Physical Chemistry, Contributed Talk (15min)

Molecular light-upconversion: when excited state absorption (ESA) overcomes energy transfer upconversion (ETU) in Cr(III)/Er(III) complexes

I. Taarit1, B. Golesorkhi1, C. Piguet1*
1Université de Genève, Department of Inorganic and Analytical Chemistry

For a long period, metal-based linear light-upconversion, that is the conversion of near-infrared (NIR) light into emitted visible light by successive linear absorption of NIR photons, was limited to the statistical doping of low phonon bulk solids and garnets. The design of closely related upconversion processes operating in nanoparticles allowed to reach the nanoscale.[1] The next miniaturizing step aims at inducing linear light upconversion at the molecular level, which opens challenging perspectives in terms of improved reproducibility, chemical control and optical programming. Achieving this goal requires either the piling up of low-energy near-infrared photons onto a single short-lived lanthanide center via excited state absorption (ESA), or the implementation of the alternative energy transfer upconversion (ETU) mechanism, which combines a short-lived lanthanide activator surrounded with long-lived sensitizers.[2] However, only a very few numbers of sophisticated multicenter devices which exploit the indirect ETU mechanism have been evidenced in molecular complexes and the ESA mechanism in isolated coordination complexes is essentially unknown for isolated coordination complexes except under massive incident excitation powers. The judicious wrapping of three polyaromatic ligand strands around trivalent erbium,[3] in [Er(Lk)3]3+[GaErGa(L1)3]9+ or [CrErCr(L1)3]9+ indeed brought a small revolution with the demonstration that low-power room temperature near-infrared to green light upconversion can be programmed in mononuclear coordination complexes.
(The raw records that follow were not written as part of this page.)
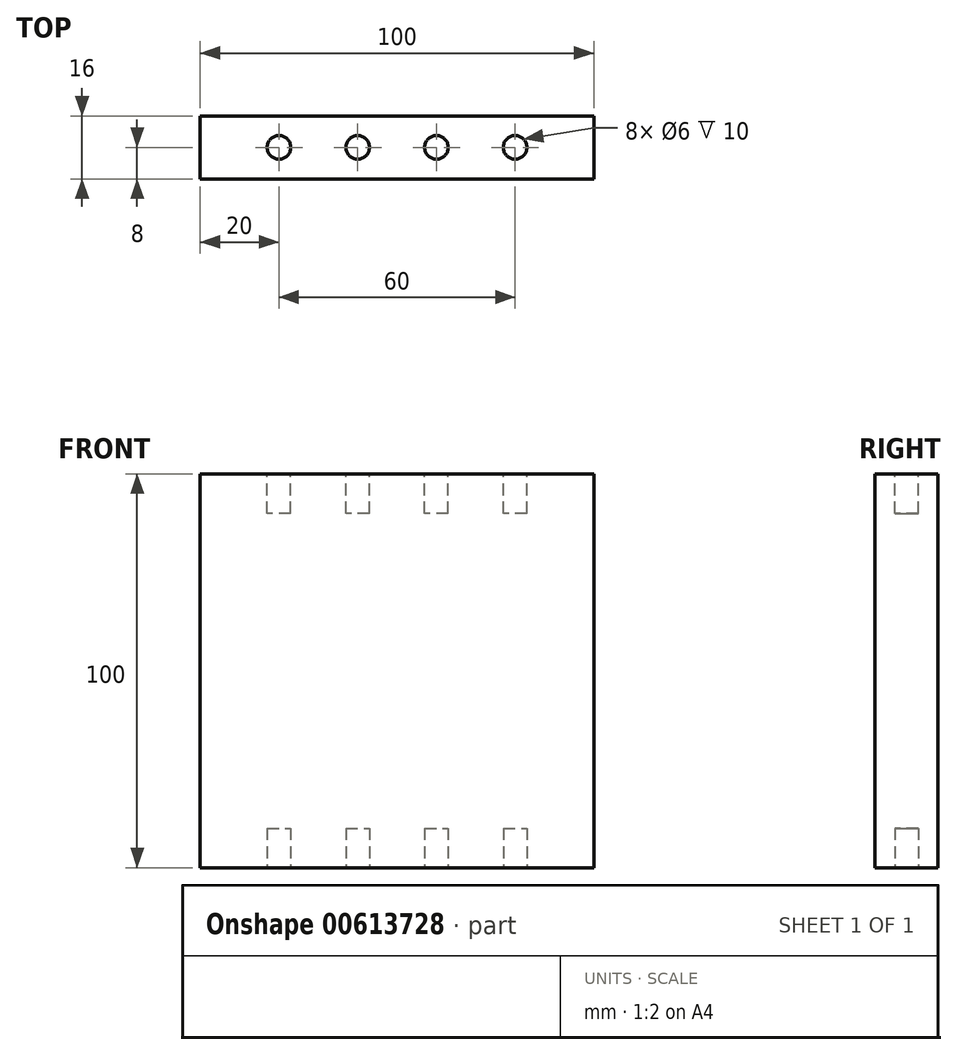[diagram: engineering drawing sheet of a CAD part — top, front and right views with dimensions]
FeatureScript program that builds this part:
annotation { "Feature Type Name" : "Feature", "Feature Type Description" : "" }
export const myFeature = defineFeature(function(context is Context, id is Id, definition is map)
    precondition{}
    {
        {
            var Q0;
            Q0=qCreatedBy(makeId("Front.planeOp"),FACE);
            var sketch = newSketch(context, id + "F0", { "sketchPlane" : qUnion([Q0])});
            skLineSegment(sketch, "E0.bottom", {"start": v(50, 50) * mm, "end": v(-50, 50) * mm});
            skLineSegment(sketch, "E0.top", {"start": v(50, -50) * mm, "end": v(-50, -50) * mm});
            skLineSegment(sketch, "E0.left", {"start": v(50, 50) * mm, "end": v(50, -50) * mm});
            skLineSegment(sketch, "E0.right", {"start": v(-50, 50) * mm, "end": v(-50, -50) * mm});
            skPoint(sketch, "E0.middle", {"position": v(0, 0) * mm});
            skSolve(sketch);
        }
        {
            var Q0;
            Q0=qSketchRegion(id+"F0",true);
            extrude(context, id + "F1", {"entities" : qUnion([Q0]), "depth" : 16 * mm, "offsetDistance" : 25 * mm});
        }
        {
            var Q0;
            Q0=makeQuery(id+"F1.opExtrude","SWEPT_FACE",FACE,{"disambiguationData":[OSD([sQuery(id+"F0.wireOp",EDGE,"E0.bottom")])]});
            var sketch = newSketch(context, id + "F2", { "sketchPlane" : qUnion([Q0])});
            skCircle(sketch, "E1", {"center": v(-30, -8) * mm, "radius": 3 * mm});
            skCircle(sketch, "E2", {"center": v(-10, -8) * mm, "radius": 3 * mm});
            skCircle(sketch, "E3", {"center": v(10, -8) * mm, "radius": 3 * mm});
            skCircle(sketch, "E4", {"center": v(30, -8) * mm, "radius": 3 * mm});
            skLineSegment(sketch, "E5", {"start": v(-30, -8) * mm, "end": v(-10, -8) * mm, "construction": true});
            skLineSegment(sketch, "E6", {"start": v(10, -8) * mm, "end": v(30, -8) * mm, "construction": true});
            skLineSegment(sketch, "E7", {"start": v(30, -8) * mm, "end": v(50, -8) * mm, "construction": true});
            skLineSegment(sketch, "E8", {"start": v(0, 0) * mm, "end": v(0, -8) * mm, "construction": true});
            skLineSegment(sketch, "E9", {"start": v(0, -8) * mm, "end": v(0, -16) * mm, "construction": true});
            skLineSegment(sketch, "E10", {"start": v(-50, -8) * mm, "end": v(-30, -8) * mm, "construction": true});
            skLineSegment(sketch, "E11", {"start": v(-10, -8) * mm, "end": v(10, -8) * mm, "construction": true});
            skSolve(sketch);
        }
        {
            var Q0;
            Q0=qSketchRegion(id+"F2",true);
            extrude(context, id + "F3", {"entities" : qUnion([Q0]), "operationType" : NewBodyOperationType.REMOVE, "oppositeDirection" : true, "depth" : 10 * mm, "offsetDistance" : 25 * mm});
        }
        {
            var Q0;
            Q0=makeQuery(id+"F1.opExtrude","SWEPT_FACE",FACE,{"disambiguationData":[OSD([sQuery(id+"F0.wireOp",EDGE,"E0.top")])]});
            var sketch = newSketch(context, id + "F4", { "sketchPlane" : qUnion([Q0])});
            skCircle(sketch, "E12", {"center": v(-10, 8) * mm, "radius": 3 * mm});
            skCircle(sketch, "E13", {"center": v(-30, 8) * mm, "radius": 3 * mm});
            skCircle(sketch, "E14", {"center": v(10, 8) * mm, "radius": 3 * mm});
            skCircle(sketch, "E15", {"center": v(30, 8) * mm, "radius": 3 * mm});
            skLineSegment(sketch, "E16", {"start": v(-50, 8) * mm, "end": v(-30, 8) * mm, "construction": true});
            skLineSegment(sketch, "E17", {"start": v(-10, 8) * mm, "end": v(10, 8) * mm, "construction": true});
            skLineSegment(sketch, "E18", {"start": v(30, 8) * mm, "end": v(50, 8) * mm, "construction": true});
            skLineSegment(sketch, "E19", {"start": v(-30, 8) * mm, "end": v(-10, 8) * mm, "construction": true});
            skLineSegment(sketch, "E20", {"start": v(10, 8) * mm, "end": v(30, 8) * mm, "construction": true});
            skSolve(sketch);
        }
        {
            var Q0;
            Q0=qSketchRegion(id+"F4",true);
            extrude(context, id + "F5", {"entities" : qUnion([Q0]), "operationType" : NewBodyOperationType.REMOVE, "oppositeDirection" : true, "depth" : 10 * mm, "offsetDistance" : 25 * mm});
        }
    });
In this contribution, the erbium-centered downshifted emission and opposite NIR to visible upconversion and their quantifying in molecular complexes will be discussed as well as their mechanisms. The associated quantum yields measured for ESA appear to be 1–3 orders of magnitude larger than those predicted by the accepted mechanism. An even larger discrepancy by 4–6 orders of magnitude occurs between theoretical models and experimental data for ETU.[4] An unexpected boosted ESA process is proposed for reconciling predictions and measurements.

Figure 1. Erbium-based coordination complexes exhibiting linear upconversion processes and associated kinetic model for the single- ion ESA process.

[1] Jing Zhou, Qian Liu, Wei Feng, Yun Sun, Fuyou Li, Chem. Rev, 2015, 115, 395-465.
[2] Yan Suffren, Davood Zare, Svetlana V. Eliseeva, Laure Guénée, Homayoun Nozary, Timothée Lathion, Lilit Aboshyan-Sorgho, Stéphane Petoud, Claude Piguet, J. Phys. Chem. C, 2013, 117, 26957-26963.
[3] Bahman Golesorkhi, Alexandre Fürstenberg, Homayoun Nozary, Claude Piguet, Chem. Sci, 2019, 10, 6876-6685.
[4] Bahman Golesorkhi, Inès Taarit, Hélène Bolvin, Homayoun Nozary, Juan-Ramón Jiménez, Céline Besnard, Laure Guénée, Alexandre Fürstenberg, Claude Piguet, Dalton Trans, 2021, Advance Article.